Listed Building – Grade II
- Designated: 28 June 1952
- Reference no.: 1084209

= North Western Hotel, Liverpool =

Building in Liverpool, England

The former North Western Hotel is a historic building in Liverpool, England. It is located on the east side of Lime Street, fronting Lime Street railway station. Opened in 1871, it more recently served as office space and student accommodation. It was restored from 2018 to 2022; the upper floors are currently a Radisson RED Hotel, while the ground floor houses a pub and a restaurant. The building is recorded in the National Heritage List for England as a designated Grade II listed building.

==History==

Opened as a railway hotel in 1871 by the London and North Western Railway the hotel served Lime Street railway station. The design was by Alfred Waterhouse, containing 330 rooms. The hotel closed in 1933, subsequently becoming Lime Street Chambers for a while before closing once again. In 1994 the building was bought by John Moores University and, at a cost of £6 million, was converted into a hall of residence for students, opening in 1996. In 2000 the ground floor (north end) was opened as the Head of Steam pub, and in 2008 the south end opened as the Barbara Daley Hair & Beauty salon.

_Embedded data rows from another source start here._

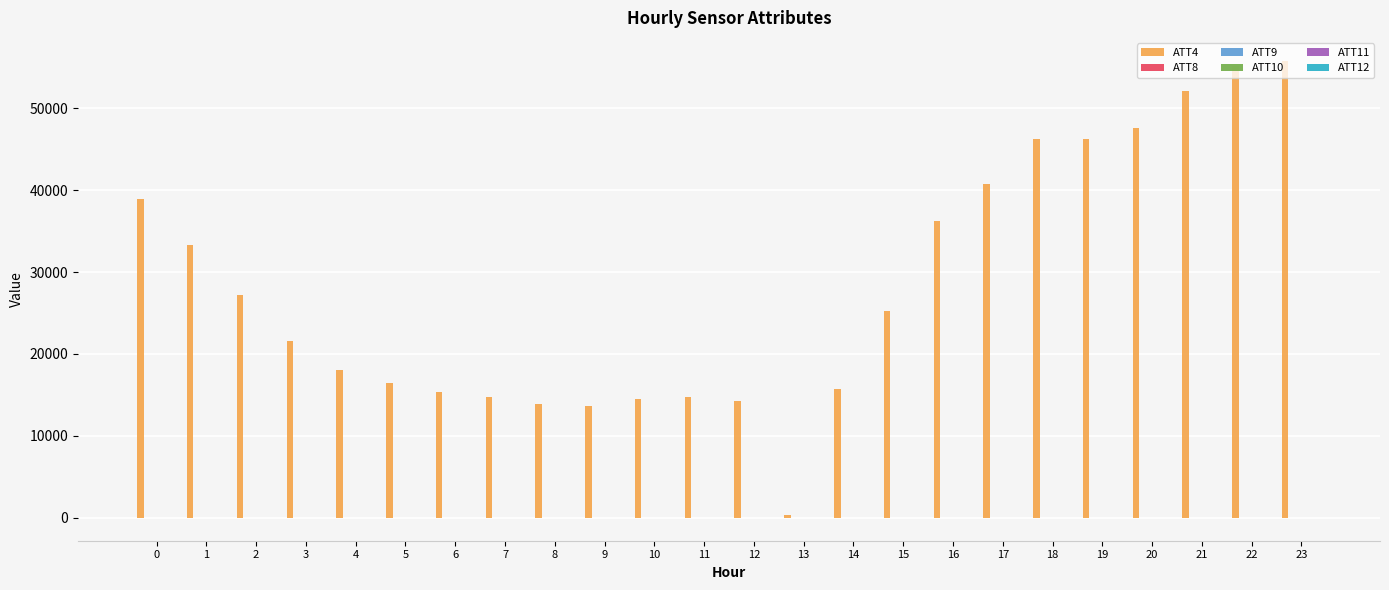

Which series has the largest total across all categories?

ATT4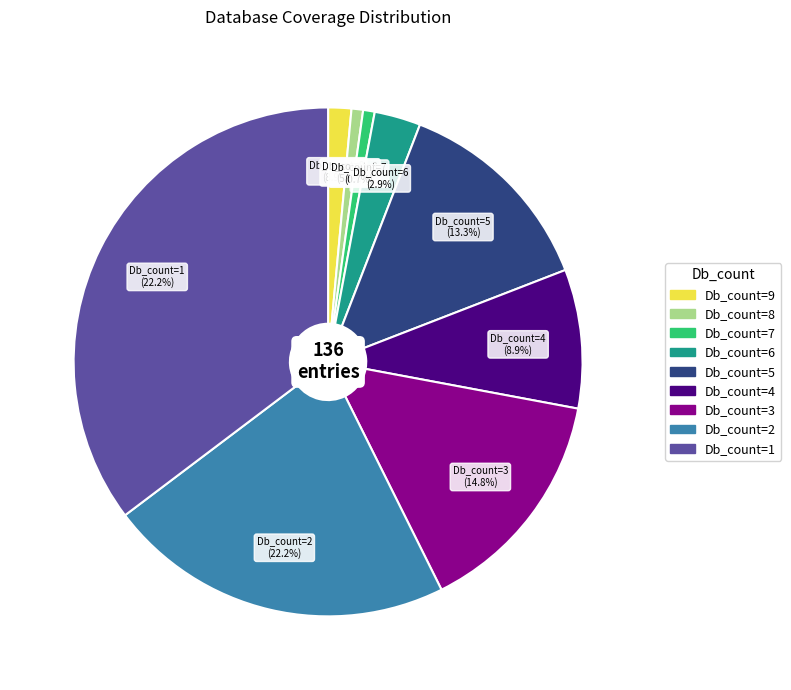

The 2 slice represents 22% of the pie. True or false?

True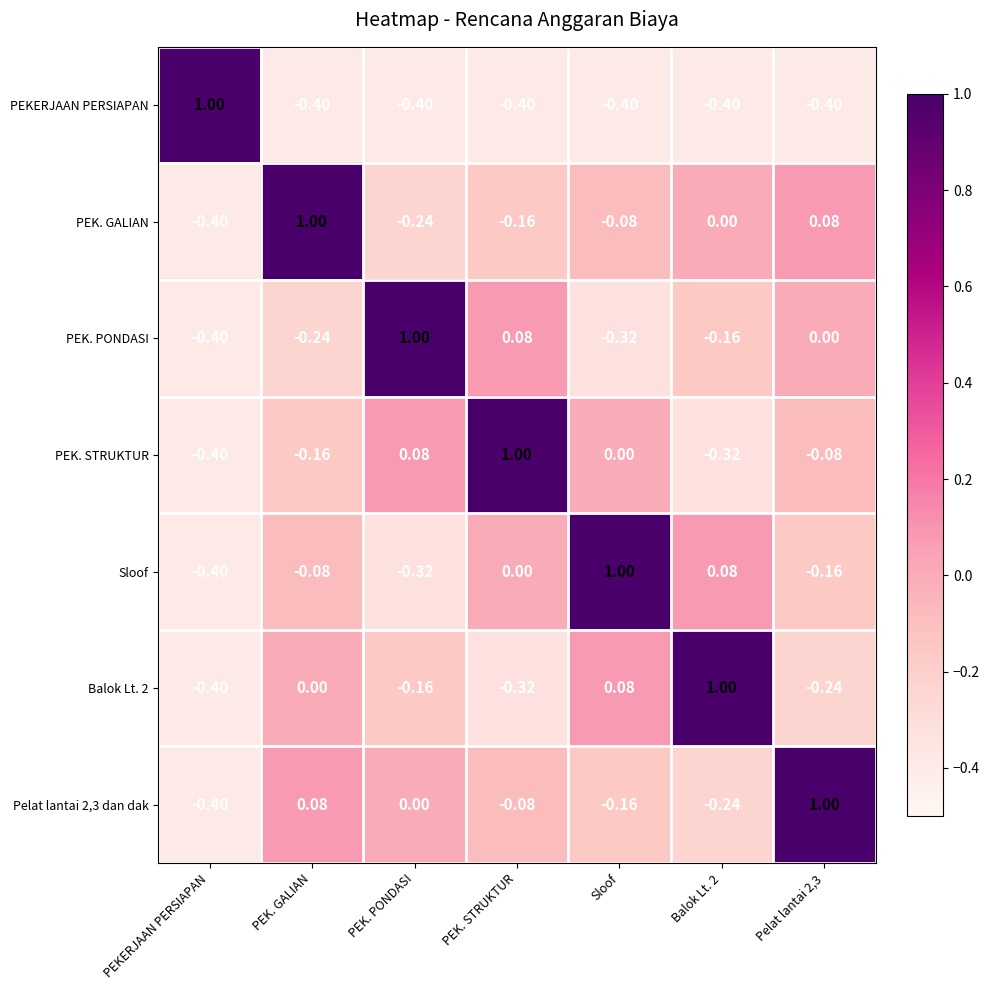

At which label is Pelat lantai 2,3 dan dak closest to 0?

PEK. PONDASI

It was announced on 28 September 2018 that the upper floors would be restored as a hotel by the Marcus Worthington Group at a cost of £30m. The Radisson RED Liverpool Hotel
 opened on 13 December 2022. In 2013 the Head of Steam closed and the site re-furbished as The NorthWestern, a Wetherspoons pub; in 2022 Barbara Daley's moved to new premises and the site converted to the Stoke brasserie.

==Architecture==

The building is constructed in stone with a slate roof in the Renaissance Revival style resembling a French château. The Baroque details are in the Second Empire style, common for this time period. It has five storeys, a basement and an attic, and is in 21 bays. The end bays and the bays flanking the three-bay centre are carried up into towers. The central entrance is round-arched, and is flanked by Doric columns. The entrance hall features granite columns, a period fireplace and a grand staircase.